Hiking Up To Cassidy Arch
As I mentioned, part of the struggle with this hike was that we decided to start right around lunch time. Now, I am your typical hangry human and I hate being hungry while exercising. So, I had to mumble and grumble about this for a little while until Colin reminded, ever so casually, that we should be thankful for getting to experience this and hike something so beautiful and serene. This stopped my complaining and I decided to enjoy the hike, even though it was difficult. The end result is both beautiful and unique. Here, you can actually stand on an arch and take some great photographs, all while staring down into the abyss below you. While a little scary, there is plenty of room to stand and someone can take a photo from the other side of the hollowed out rock. We LOVED this area and stayed for a while to relax, catch our breath and enjoy the view. We should mention that this hike does not have a large panoramic overview of the entire park. While there is a beautiful site to see, see picture below, we were surprised it wasn’t a wider viewing area after all that big incline.

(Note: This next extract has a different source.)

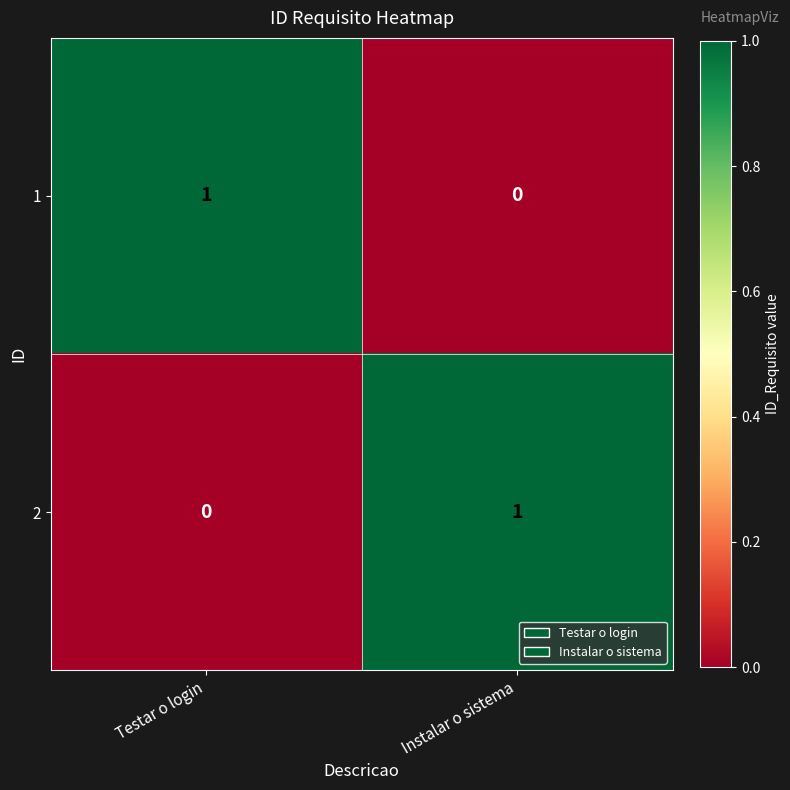

Is it true that 2 equals 1 at Instalar o sistema?

True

The View From Cassidy Arch
Colin On The Arch
Kayla On The Arch
After our vigorous hiking, we wanted to take another drive along the scenic drive and hike the end trail, Capitol Gorge. We decided to land our flag picture along the scenic route and enjoyed another round of the dirt road. At the end, we walked along the canyon walls for the easy hike.
FIRE UP CHIPS!
There are additional petroglyphs on this trail and carvings from many years throughout history. There were so many initials and names carved into the rocks, that there are now cameras and signs prohibiting and warning against vandalizing. This trail was easy to follow; however, you gain the experience very early on and the entire route isn’t completely necessary. We also wanted to see The Tanks on the trail. However, this is something we don’t recommend doing unless water holes are something that interests you. There is no view and the incline to get up to The Tanks isn’t worth the puddle at the end (just our opinion). It was brutal after being exhausted and starving from the Cassidy hike.
Our adventures in Capitol Reef National Park were unexpected and fruitful (see what I did there). It was amazing experiencing a more difficult hike and the hunt for the perfect apple. The history, culture, and the beauty of this park was magical, and we enjoyed every moment.